MPCS: Neuroplastic Continual Learning via Multi-Component Plasticity and Topology-Aware EWC
Fourier encoding is critical—removing it drops performance by 30.7 percentage points.
Continual learning systems struggle to learn new tasks without forgetting old ones. A new paper introduces MPCS (Multi-Plasticity Continual System), an architecture that integrates 11 complementary mechanisms to balance plasticity (learning new knowledge) and stability (retaining old knowledge). These include task-driven neurogenesis, Fourier-encoded inputs, EWC regularization, meta-replay, mixed consolidation, hybrid gating, synapse pruning/regeneration, Hebbian updates, task similarity routing, adaptive growth control, and continuous neuron importance tracking.

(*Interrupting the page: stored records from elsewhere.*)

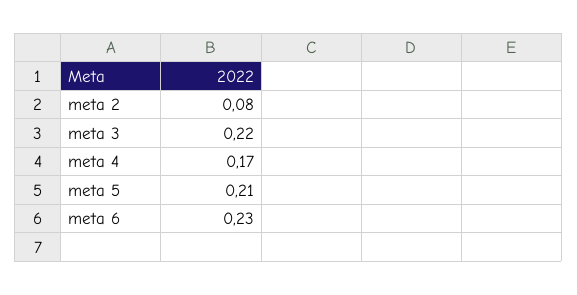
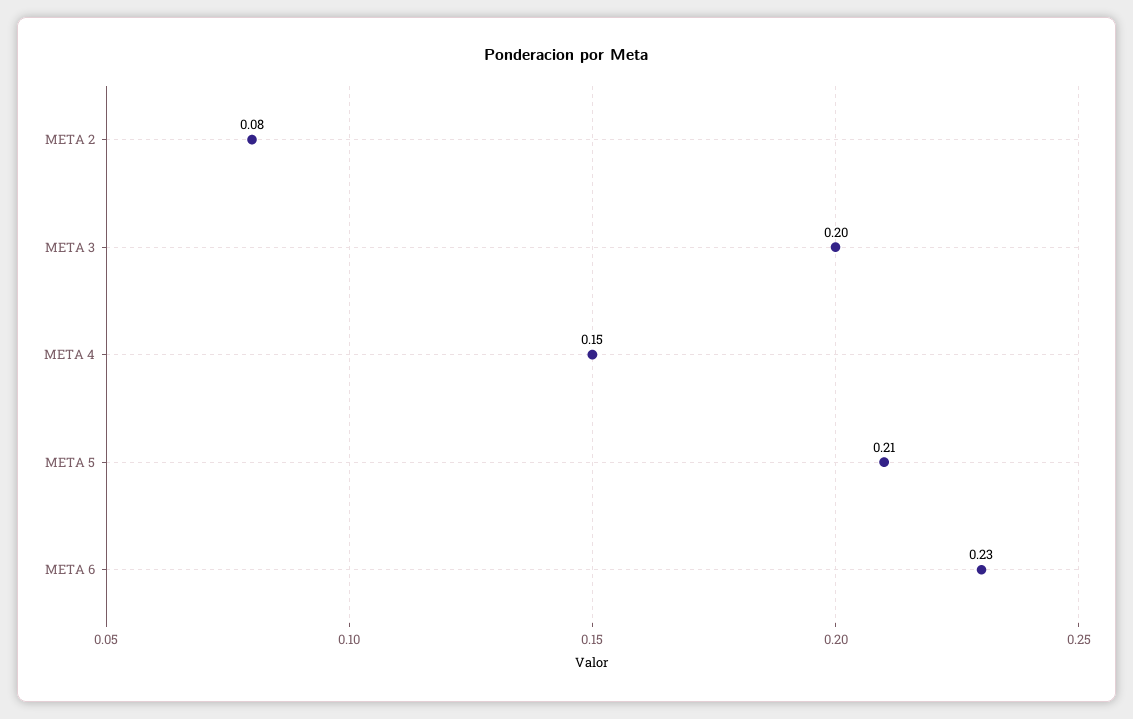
  {
    "meta 2": 0.08,
-   "meta 3": 0.22,
+   "meta 3": 0.2,
-   "meta 4": 0.17,
+   "meta 4": 0.15,
    "meta 5": 0.21,
    "meta 6": 0.23
  }

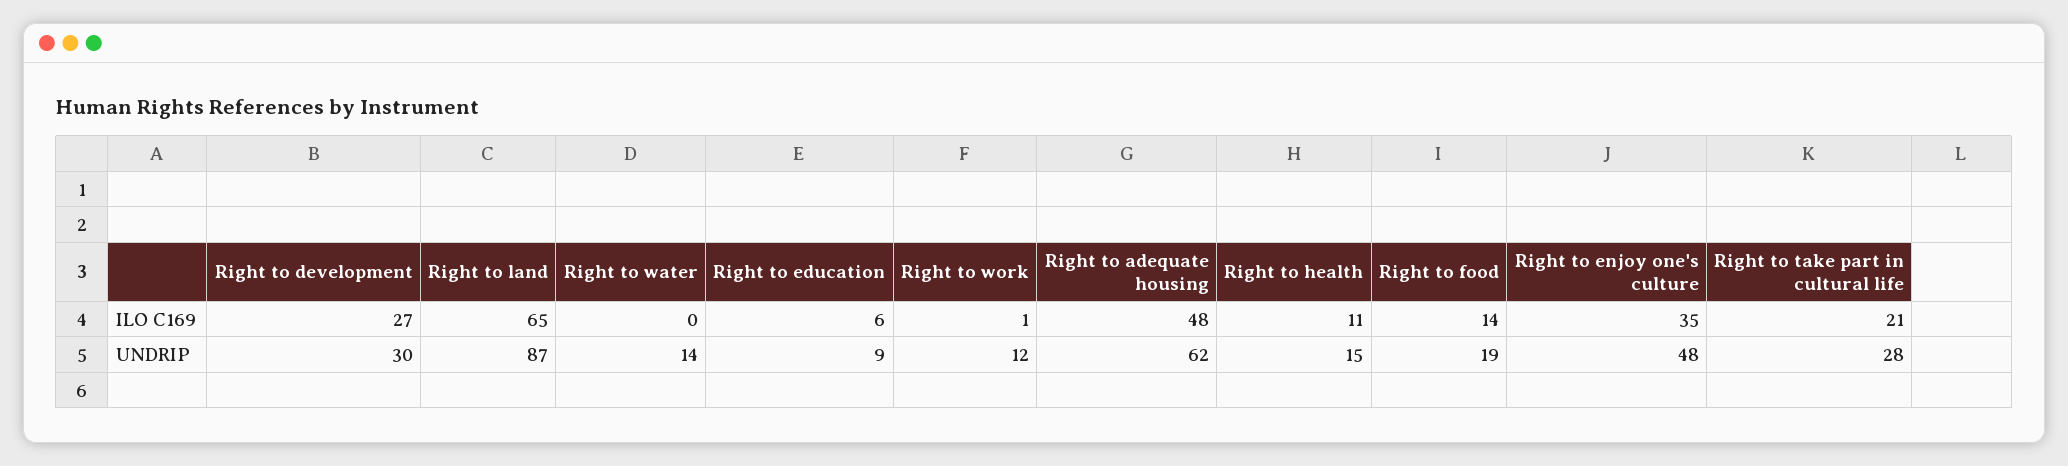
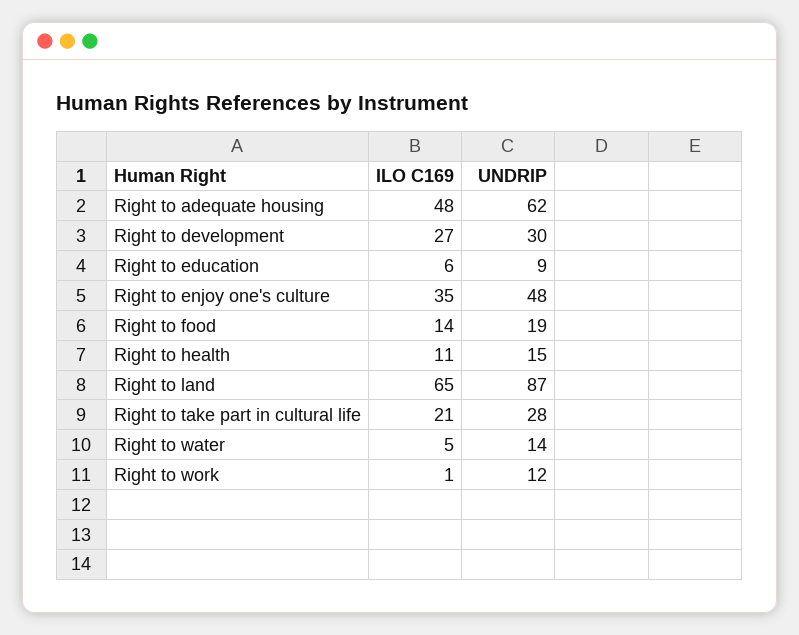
  {
    "Right to development": {
      "ILO C169": 27,
      "UNDRIP": 30
    },
    "Right to land": {
      "ILO C169": 65,
      "UNDRIP": 87
    },
    "Right to water": {
-     "ILO C169": 0,
+     "ILO C169": 5,
      "UNDRIP": 14
    },
    "Right to education": {
      "ILO C169": 6,
      "UNDRIP": 9
    },
    "Right to work": {
      "ILO C169": 1,
      "UNDRIP": 12
    },
    "Right to adequate housing": {
      "ILO C169": 48,
      "UNDRIP": 62
    },
    "Right to health": {
      "ILO C169": 11,
      "UNDRIP": 15
    },
    "Right to food": {
      "ILO C169": 14,
      "UNDRIP": 19
    },
    "Right to enjoy one's culture": {
      "ILO C169": 35,
      "UNDRIP": 48
    },
    "Right to take part in cultural life": {
      "ILO C169": 21,
      "UNDRIP": 28
    }
  }

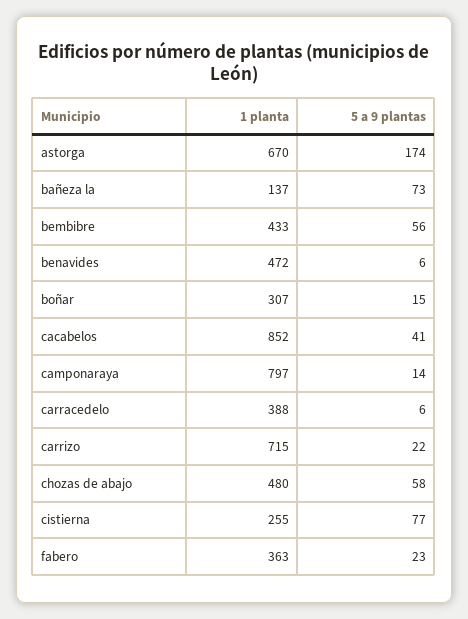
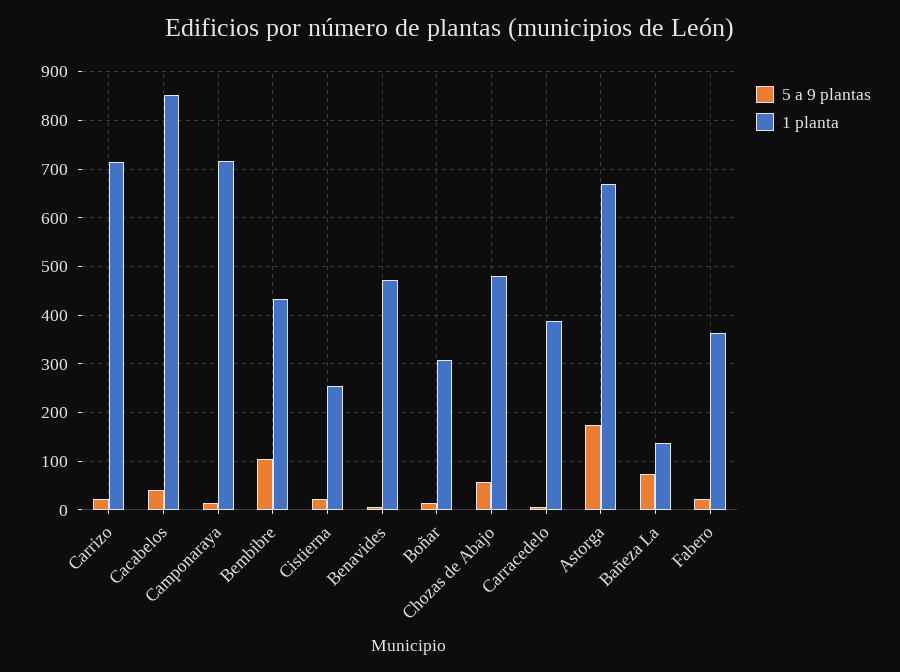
  {
    "1 planta": {
      "astorga": 670,
      "bañeza la": 137,
      "bembibre": 433,
      "benavides": 472,
      "boñar": 307,
      "cacabelos": 852,
-     "camponaraya": 797,
+     "camponaraya": 720,
      "carracedelo": 388,
      "carrizo": 715,
      "chozas de abajo": 480,
      "cistierna": 255,
      "fabero": 363
    },
    "5 a 9 plantas": {
      "astorga": 174,
      "bañeza la": 73,
-     "bembibre": 56,
+     "bembibre": 100,
      "benavides": 6,
      "boñar": 15,
      "cacabelos": 41,
      "camponaraya": 14,
      "carracedelo": 6,
      "carrizo": 22,
      "chozas de abajo": 58,
-     "cistierna": 77,
+     "cistierna": 20,
      "fabero": 23
    }
  }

Evaluated on MEP-BENCH—a 31-task benchmark spanning regression, classification, logic, and mixed domains—MPCS achieved a Normalized Efficiency Score of 94.2, placing it on the Pareto frontier. Ablation studies revealed that Fourier encoding is the single most critical component: removing it drops performance by 30.7 percentage points and fails the MEP gate on 14% of tasks. Surprisingly, global EWC regulation degrades performance (NES = -4.2), while topology-local EWC reduces the penalty but doesn't eliminate it. Removing both EWC and Hebbian updates yields MPCS_EFFICIENT, which improves performance by 0.6 pp at 4.7x lower compute cost (127 vs. 602 minutes), validating the Pareto frontier as a practical model-compression guide.
- MPCS integrates 11 mechanisms including Fourier encoding and meta-replay to balance plasticity and stability.
- Removing Fourier encoding drops performance by 30.7 pp, making it the most critical component.
- MPCS_EFFICIENT (no EWC/Hebbian) improves performance by 0.6 pp at 4.7x lower compute cost (127 vs. 602 min).
Why It Matters
MPCS shows how to optimize continual learning systems, enabling AI that learns continuously without forgetting, at lower cost.